The build step creates a build subfolder that contains a shell script to launch the CCTBX environment. Its now a good idea to create a single startup script to launch CCTBX+CUDA environment at startup:

# example startup script:

export PATH=/usr/local/cuda-12.1/bin:$PATH
export CUDA_HOME=/usr/local/cuda-12.1
export LD_LIBRARY_PATH=/usr/local/cuda-12.1/lib64
source ~/xtal_reso/build/setpaths.sh

Lastly, install pytorch, a few useful tools like ipython, and lastly resonet:

# after sourcing setpaths.sh, libtbx.python will be in path
libtbx.python -m pip install torch torchvision torchmetrics jupyter ipython
libtbx.refresh

# Note, migration to PyPi is in progress, however for now one will need to build manually
# libtbx.python -m pip install resonet

git clone --recurse-submodules https://github.com/ssrl-px/resonet.git
cd resonet
libtbx.python -m build
libtbx.python -m pip install dist/resonet-0.1.tar.gz
libtbx.python patch_shebangs.py  # only necessary is using CCTBX build for simulation functionality

Synthesize training data

With the above environment, you should now download the simulation meta data (2.3 GB):

wget https://smb.slac.stanford.edu/~resonet/for_tutorial.tar.gz
tar -xzvf for_tutorial.tar.gz

and then specify its location using the environment variable RESONET_SIMDATA:

export RESONET_SIMDATA=/path/to/for_tutorial/diffraction_ai_sims_data/

Now, simulations can be run using:

resonet-simulate test_shots  --nshot 10 --pdbName $RESONET_SIMDATA/pdbs/3nxs

Note, if MPI is installed the above script can be invoked with mpirun (or srun if using SLURM):

mpirun -n 6 resonet-simulate test_shots --nshots 10000 --pdbName $RESONET_SIMDATA/pdbs/3nxs

The above mpirun command took 8.03 hours using an Nvidia A100 and an Intel(R) Xeon(R) Gold 6126. In the future, this runtime will be decreased significantly after the background routines are ported to GPU. In parallel mode, each MPI-rank will write a unique output file, and these can be combined using the merge_h5s.py script:

resonet-mergefiles test_shots test_shots/master.h5

This creates a master.h5 which can be passed directly to the training script.

Train the model

The script net.py has a lot of functionality, but is still under heavy development. Use it as follows:

resonet-train  100 test_shots/master.h5  test_opt --labelSel one_over_reso --useGeom  --testRange 0 1000 --trainRange 1000 10000 --bs 64 --lr 0.01

The first argument is the number of training epochs. The second argument is the input, and the third argument is the output folder where results and a log file will be written. Note, the first epoch is usually slower than the subsequent epochs.

Check the results

One can plot the training progress:

resonet-plotloss test_opt/train.log

Inference

Let's assume a model has been trained, and it is time to test its predictions for some images.

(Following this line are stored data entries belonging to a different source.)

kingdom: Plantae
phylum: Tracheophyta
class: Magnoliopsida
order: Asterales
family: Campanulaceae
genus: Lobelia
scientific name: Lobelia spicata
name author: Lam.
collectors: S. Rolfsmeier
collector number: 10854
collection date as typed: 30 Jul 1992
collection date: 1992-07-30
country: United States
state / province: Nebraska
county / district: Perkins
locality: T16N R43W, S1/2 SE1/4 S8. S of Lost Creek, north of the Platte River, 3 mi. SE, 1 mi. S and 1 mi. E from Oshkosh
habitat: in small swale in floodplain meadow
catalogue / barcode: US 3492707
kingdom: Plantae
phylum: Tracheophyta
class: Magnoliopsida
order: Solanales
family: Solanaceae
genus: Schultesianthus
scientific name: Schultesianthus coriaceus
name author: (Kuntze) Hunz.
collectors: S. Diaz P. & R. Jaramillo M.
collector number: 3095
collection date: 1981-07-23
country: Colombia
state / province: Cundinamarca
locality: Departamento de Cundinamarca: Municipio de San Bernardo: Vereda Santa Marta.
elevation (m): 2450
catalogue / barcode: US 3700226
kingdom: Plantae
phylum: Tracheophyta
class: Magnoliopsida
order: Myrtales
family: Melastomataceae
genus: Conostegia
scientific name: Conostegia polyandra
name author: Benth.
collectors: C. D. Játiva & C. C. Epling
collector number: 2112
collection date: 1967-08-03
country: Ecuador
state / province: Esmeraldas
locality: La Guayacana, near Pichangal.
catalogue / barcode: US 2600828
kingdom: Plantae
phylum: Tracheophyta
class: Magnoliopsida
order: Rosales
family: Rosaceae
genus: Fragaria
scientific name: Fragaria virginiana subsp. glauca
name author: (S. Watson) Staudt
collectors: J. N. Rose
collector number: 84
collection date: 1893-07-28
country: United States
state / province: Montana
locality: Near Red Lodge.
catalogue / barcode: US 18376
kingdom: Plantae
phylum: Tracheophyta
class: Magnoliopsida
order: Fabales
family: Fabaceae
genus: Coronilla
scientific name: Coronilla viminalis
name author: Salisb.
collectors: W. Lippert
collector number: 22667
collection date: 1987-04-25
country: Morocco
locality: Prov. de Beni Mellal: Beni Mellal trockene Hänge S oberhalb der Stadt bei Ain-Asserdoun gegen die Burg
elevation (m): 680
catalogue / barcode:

There are two simple scripts (resonet-imgeater, resonet-imgfeeder) supplied in the repository for testing models. These scripts use Pyro4 and MPI to for inter process communication. By exploring those scripts, one can hopefully design even more robust resonet frameworks.

First, one should launch resonet-imgeater. The eater can be launched as a single process, or with mpirun as multiple processes:

libtbx.python -m Pyro4.naming &
mpirun -n 8 resonet-imgeater /path/to/nety_ep100.nn res50 --gpu &

Note, both of the above jobs were launched in the background. Now, the eater process will remain active, while we use resonet-imgfeeder to send it images, in this case as python glob strings:

resonet-imgfeeder "/path/to/some/images/*cbf" 8

where the second argument simply specifies the number of processes launched with resonet-imgeater. The eater will then write the inference results to STDOUT. Note, all images in the GLOB will be processed!